As governments get strapped for cash, they're turning to private industry to build toll roads and operate airports.
That has been a successful formula in many South American countries, but it has been slower to catch on in the United States.
"The bottom line is that we all recognize that we have limited resources," said U.S. Transportation Secretary Federico Pena. "We have a lot to learn from South America."
Privatization was a major topic Thursday at a meeting of Pena and transportation leaders from 12 nations in North and South America. The meeting, a prelude to President Clinton's Summit of the Americas in Miami, gave the officials a chance to exchange ideas and discuss new technology.
"They learned a lot about our problems and we learned a lot about theirs," said Claudio Hohmann Barrientos, the deputy secretary of transport in Chile.
The United States has tried privatization with mixed success for 200 years. Many early toll roads were privately owned but were eventually turned over to the government.
Private toll roads are under construction in California and northern Virginia.

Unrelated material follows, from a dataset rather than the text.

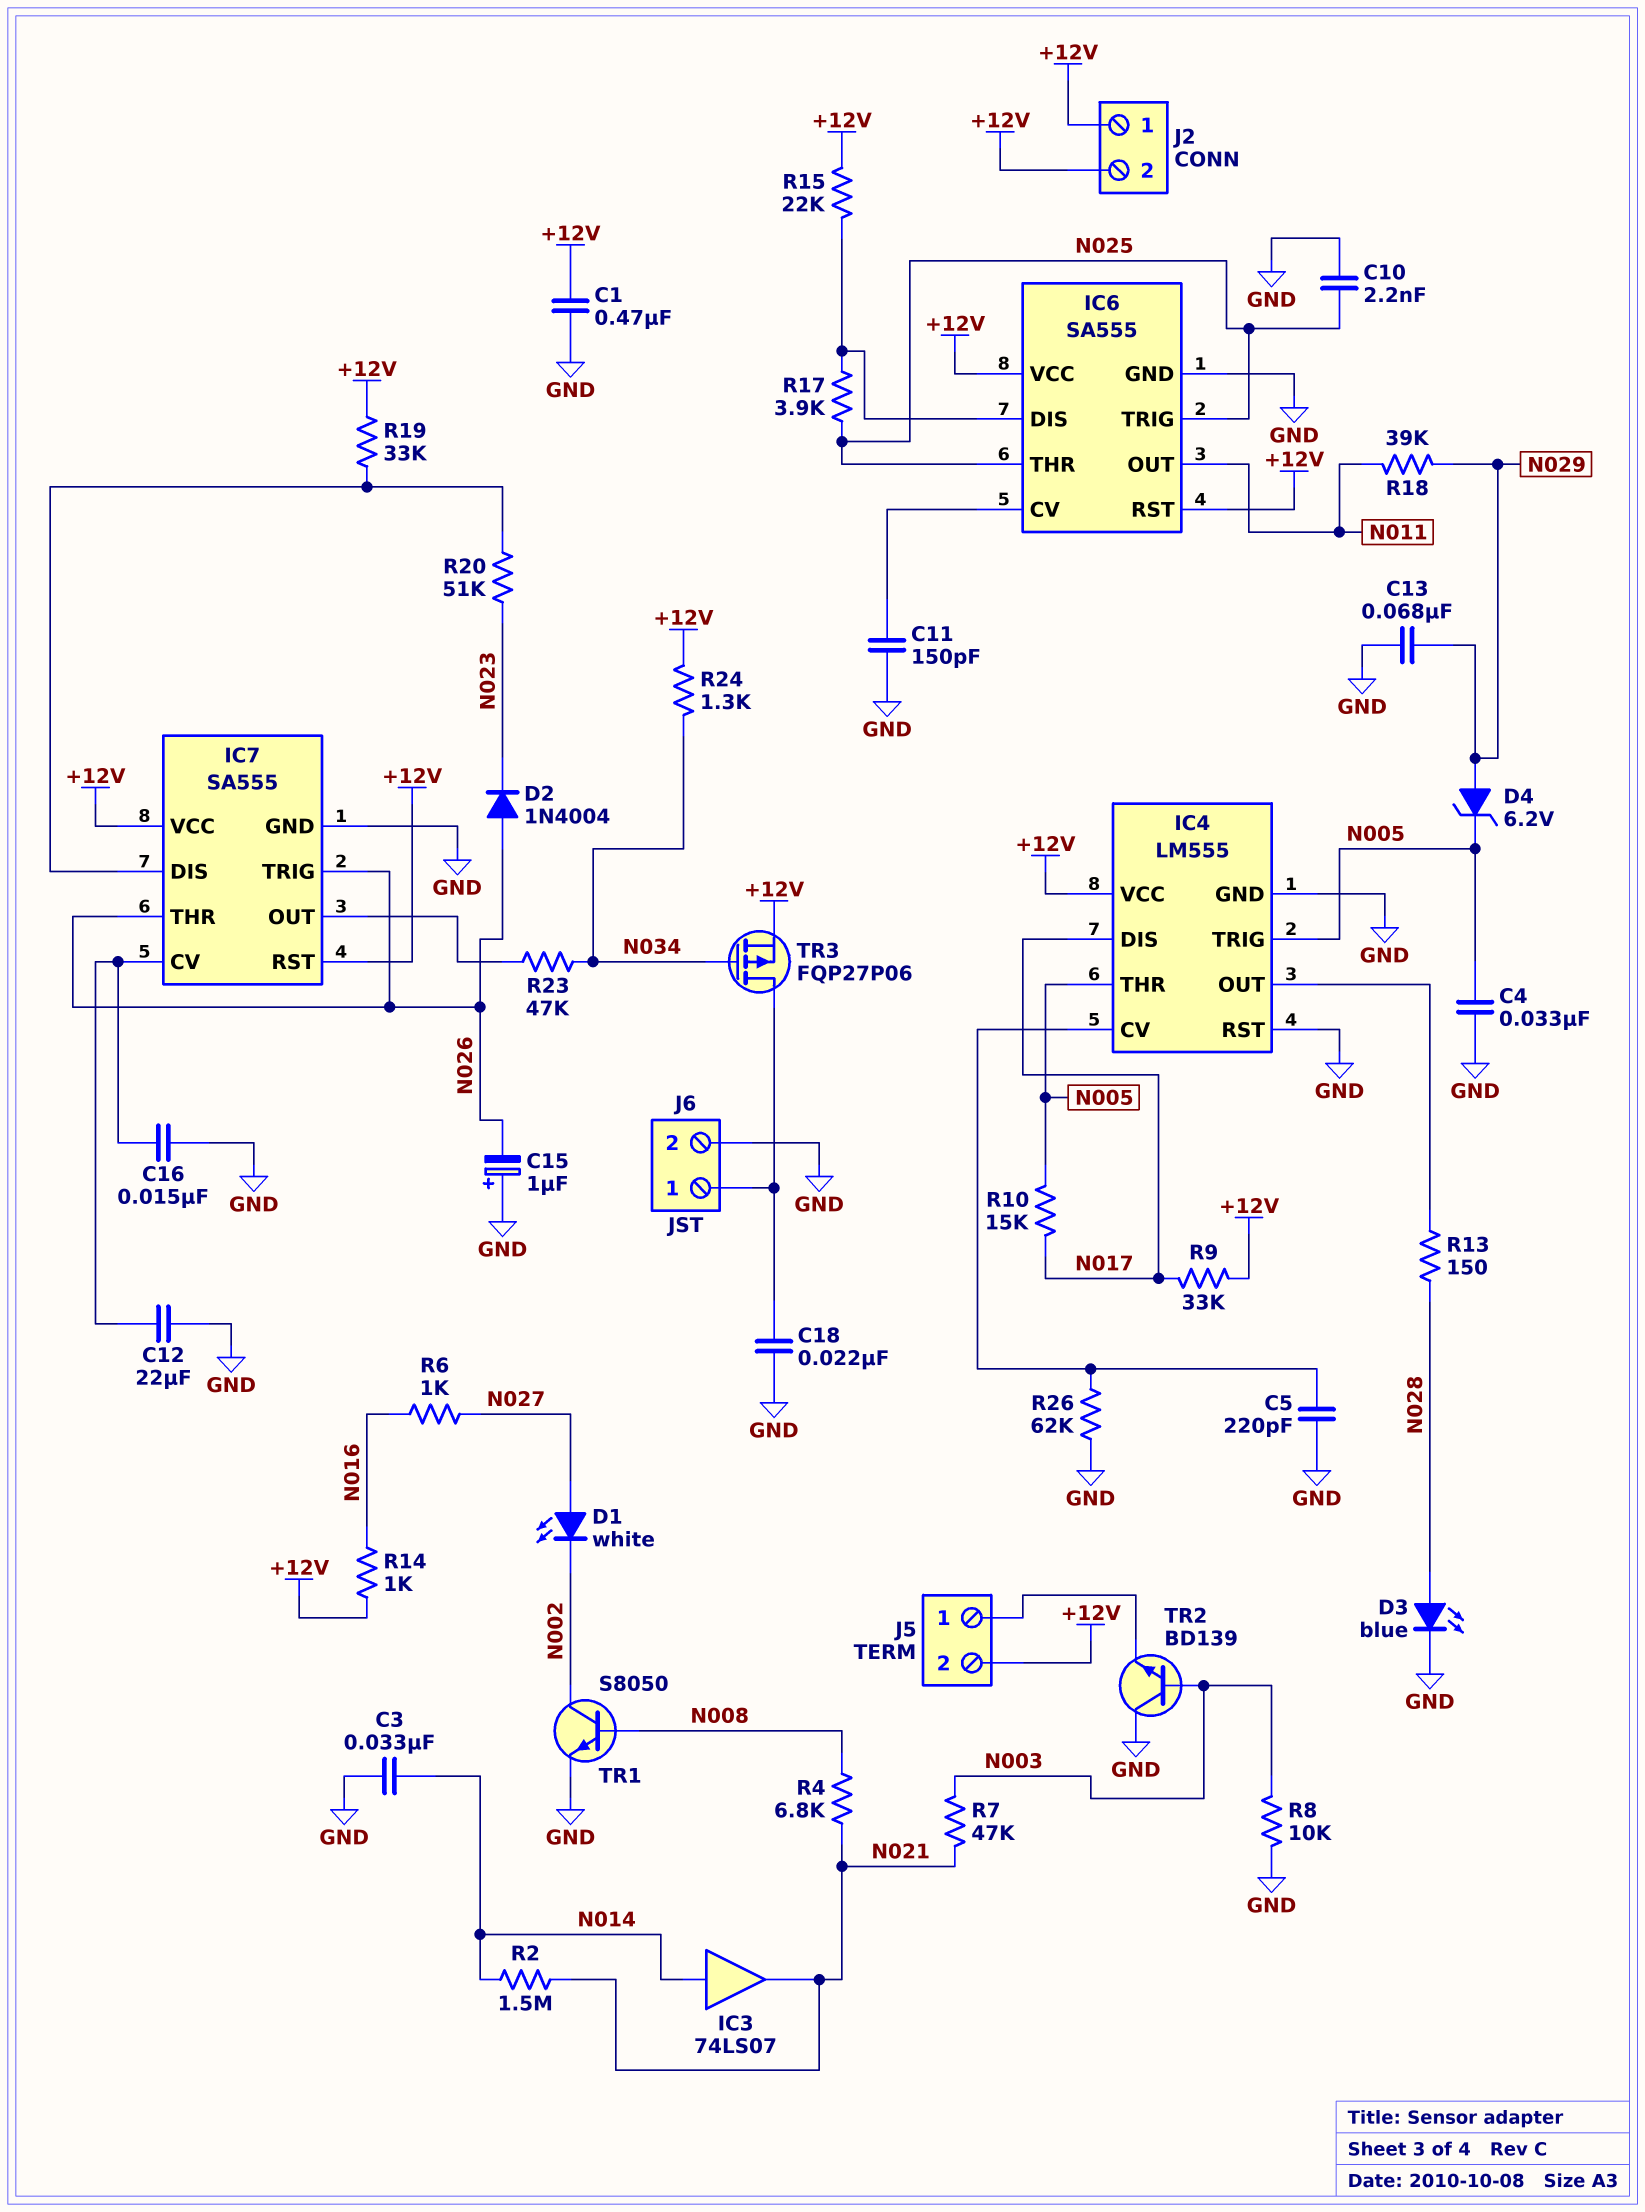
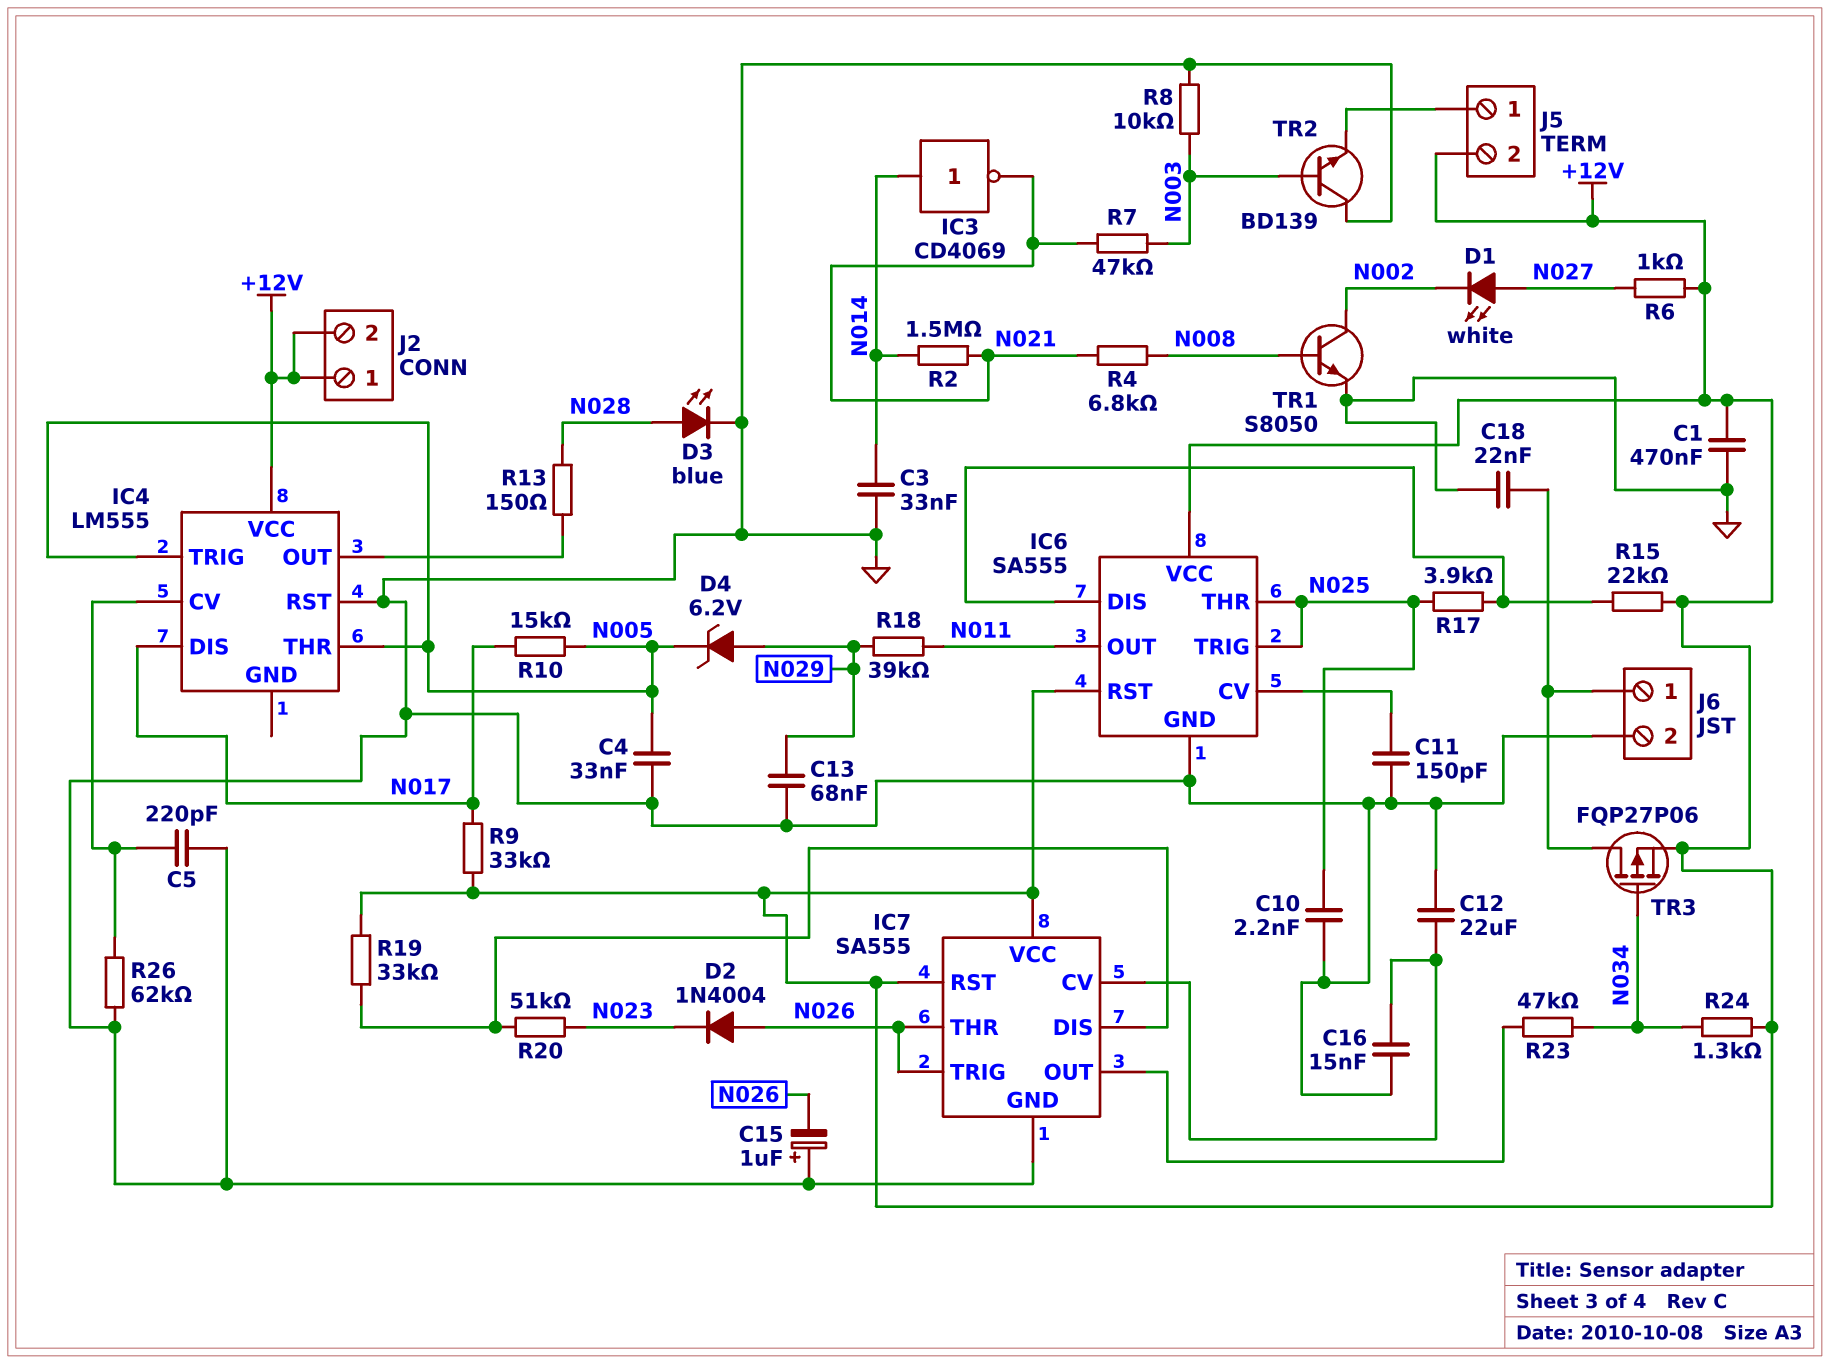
IC3: buffer 74LS07 (in N014, out N021) -> NOT CD4069 (in N014, out N021)
IC4 pin GND: GND -> none
R6: 1k (N016, N027) -> 1k (+12V, N027)
R14: 1k (+12V, N016) -> none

Pena has proposed turning over the air traffic control system to a government corporation so it can modernize radar and other equipment more quickly. About 100 air traffic control towers, including the one at Albert Whitted Airport, are being transferred to companies that can operate them more efficiently.
"In the past, there was a sense that there were adequate government resources," Pena said. "People are now looking to the private sector for help."